Vendredi 8 avril, des milliers de Français de confession juive ont reçu un SMS de l’équipe de campagne d’Éric Zemmour les renvoyant sur une page web du candidat à l’élection présidentielle intitulée « Message d’Éric Zemmour aux Français de confession juive ». Selon les informations de BFMTV, lundi 11 avril, la page est restée en ligne jusqu’au 10 avril, date du premier tour, puis a été supprimée. Dans la soirée de mardi, une enquête préliminaire a été ouverte à Paris après la plainte de deux associations sur ce fameux démarchage par SMS. Sollicité par l’AFP, le parquet de Paris a confirmé l’ouverture de cette enquête pour des infractions relatives à des données à caractère personnel.
« Sur plainte de l’UEJF et de l’association J’accuse AIJI, une enquête a été ouverte ce jour des chefs de détention, conservation, enregistrement, transmission de données à caractère personnel en dehors des cas prévus par la loi, communication à un tiers sans autorisation et détournement des finalités d’un fichier de données à caractère personnel », a précisé le parquet. Les investigations ont été confiées à la Brigade de répression de la délinquance à la personne (BRDP), a aussi indiqué cette source.

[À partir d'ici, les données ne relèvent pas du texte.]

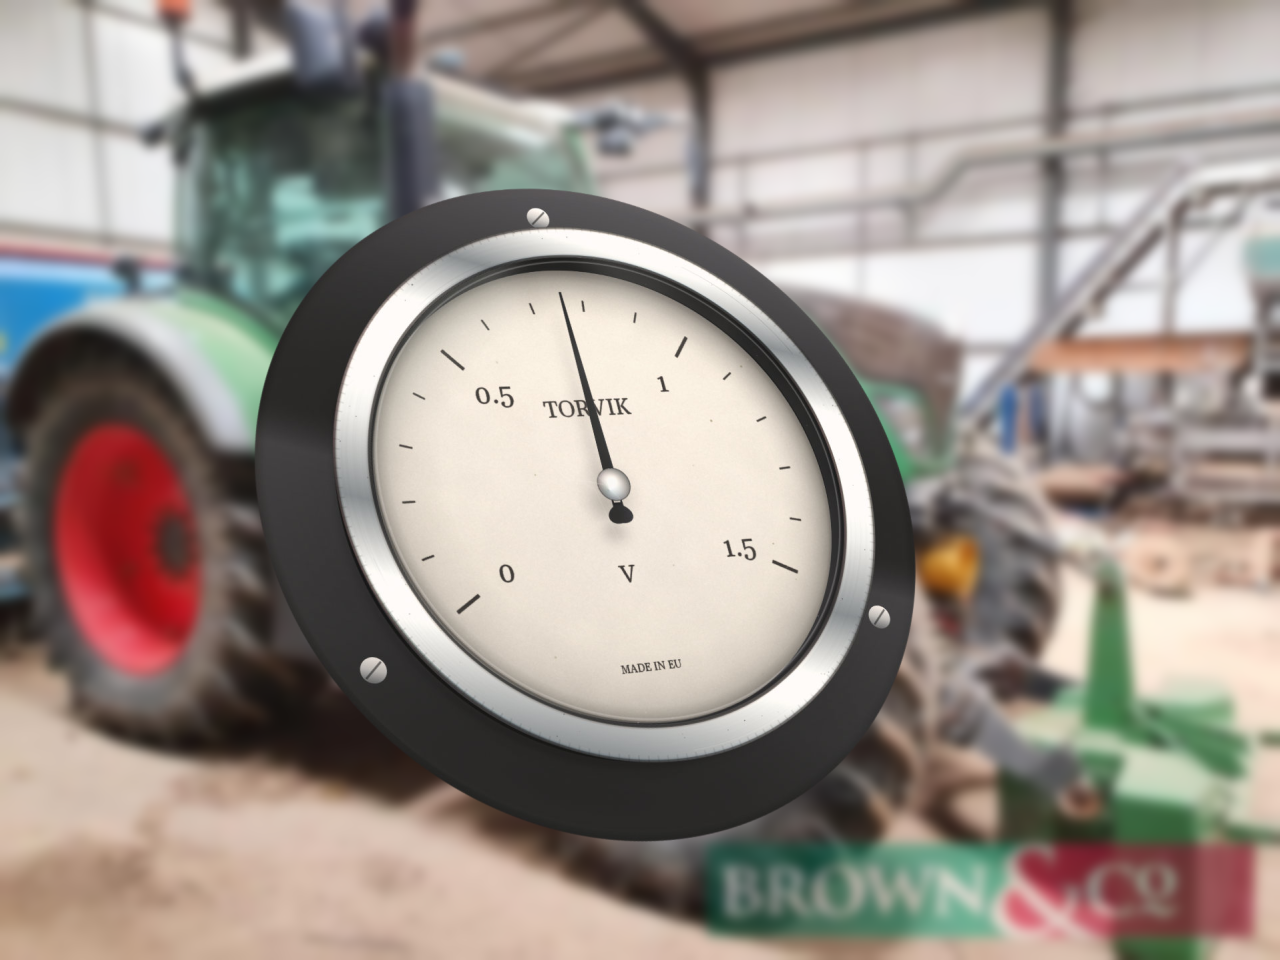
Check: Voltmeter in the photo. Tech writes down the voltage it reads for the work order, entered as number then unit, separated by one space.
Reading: 0.75 V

Interdiction du traitement de données personnelles à connotation religieuse
Pour rappel, la loi française interdit le traitement de données personnelles à connotation religieuse. De nombreux électeurs qui ont reçu le message ont fait des signalements à la Commission nationale de l’informatique et des libertés (CNIL). Les deux associations, l’Union des étudiants juifs de France (UEJF) et J’accuse, reprochent à Éric Zemmour et son équipe d’avoir illégalement utilisé une base de données « qui, directement ou indirectement », fait « apparaître les origines raciales ou ethniques, les opinions politiques, philosophiques ou religieuses » des personnes visées par la campagne de SMS, sans leur consentement. Pour les deux associations, ce démarchage politique est « la plus massive exploitation de listes nominatives de juifs depuis la rafle du Vel’d’hiv ».

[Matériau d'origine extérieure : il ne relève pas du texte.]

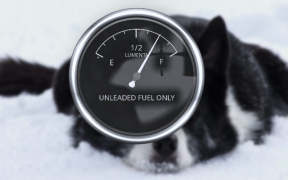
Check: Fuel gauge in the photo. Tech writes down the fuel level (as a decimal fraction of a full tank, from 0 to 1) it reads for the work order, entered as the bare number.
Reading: 0.75
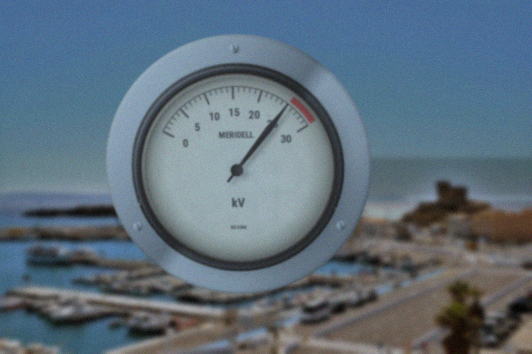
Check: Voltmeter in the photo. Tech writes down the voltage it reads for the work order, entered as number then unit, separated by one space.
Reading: 25 kV
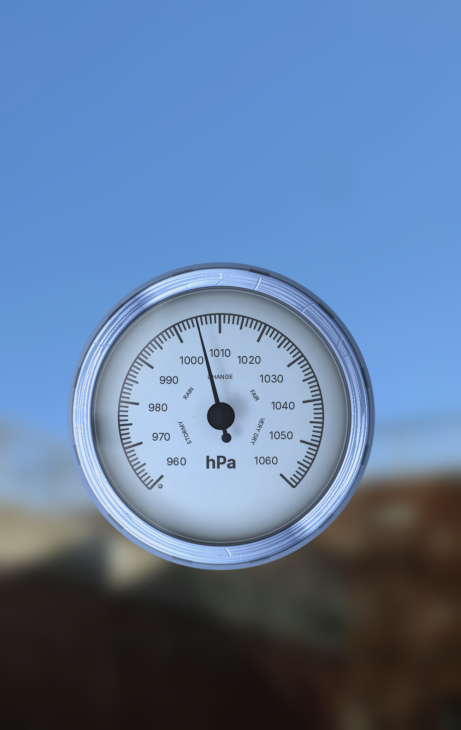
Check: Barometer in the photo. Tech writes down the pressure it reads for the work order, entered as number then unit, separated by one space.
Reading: 1005 hPa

Une instruction ouverte par la CNIL
Si l’équipe du candidat a bien confirmé à la chaîne d’information continue avoir envoyé « une dizaine de milliers de SMS », elle assure toutefois qu’elle ne visait pas clairement des Français de confession juive. Elle aurait fait appel à un courtier en données pour l’envoi des SMS, à qui elle a demandé de cibler les personnes qui ont communiqué leur numéro de téléphone à des organismes ou services traitant de la question de l’antisémitisme. Elle assure néanmoins ne pas connaître l’identité de ceux-ci mais qu’ils ont donné leur accord pour que les données soient partagées à des fins de communication politique, selon Libération. Certains électeurs ayant reçu le SMS d’Éric Zemmour ont affirmé à BFMTV qu’ils ne se rappellent pas avoir laissé leur numéro à un quelconque organisme de ce type.
La CNIL a ouvert une instruction le 9 avril. Si une infraction est constatée dans cette affaire, Éric Zemmour risquerait jusqu’à 20 millions d’euros d’amende administrative et une mise en demeure. Au pénal, précise la chaîne d’info continue, il encourt jusqu’à 5 ans de prison et 300.000 euros d’amende. En outre, le code pénal punit de cinq ans d’emprisonnement et de 300.000 euros d’amende la création d’un fichier faisant apparaître des croyances religieuses ou des origines raciales ou ethniques sans le consentement de l’intéressé. La semaine d’avant déjà, son équipe de campagne avait été épinglée pour avoir laissé des messages vocaux sur le répondeur téléphonique de milliers de Français. Cette pratique est autorisée par la CNIL, mais très réglementée.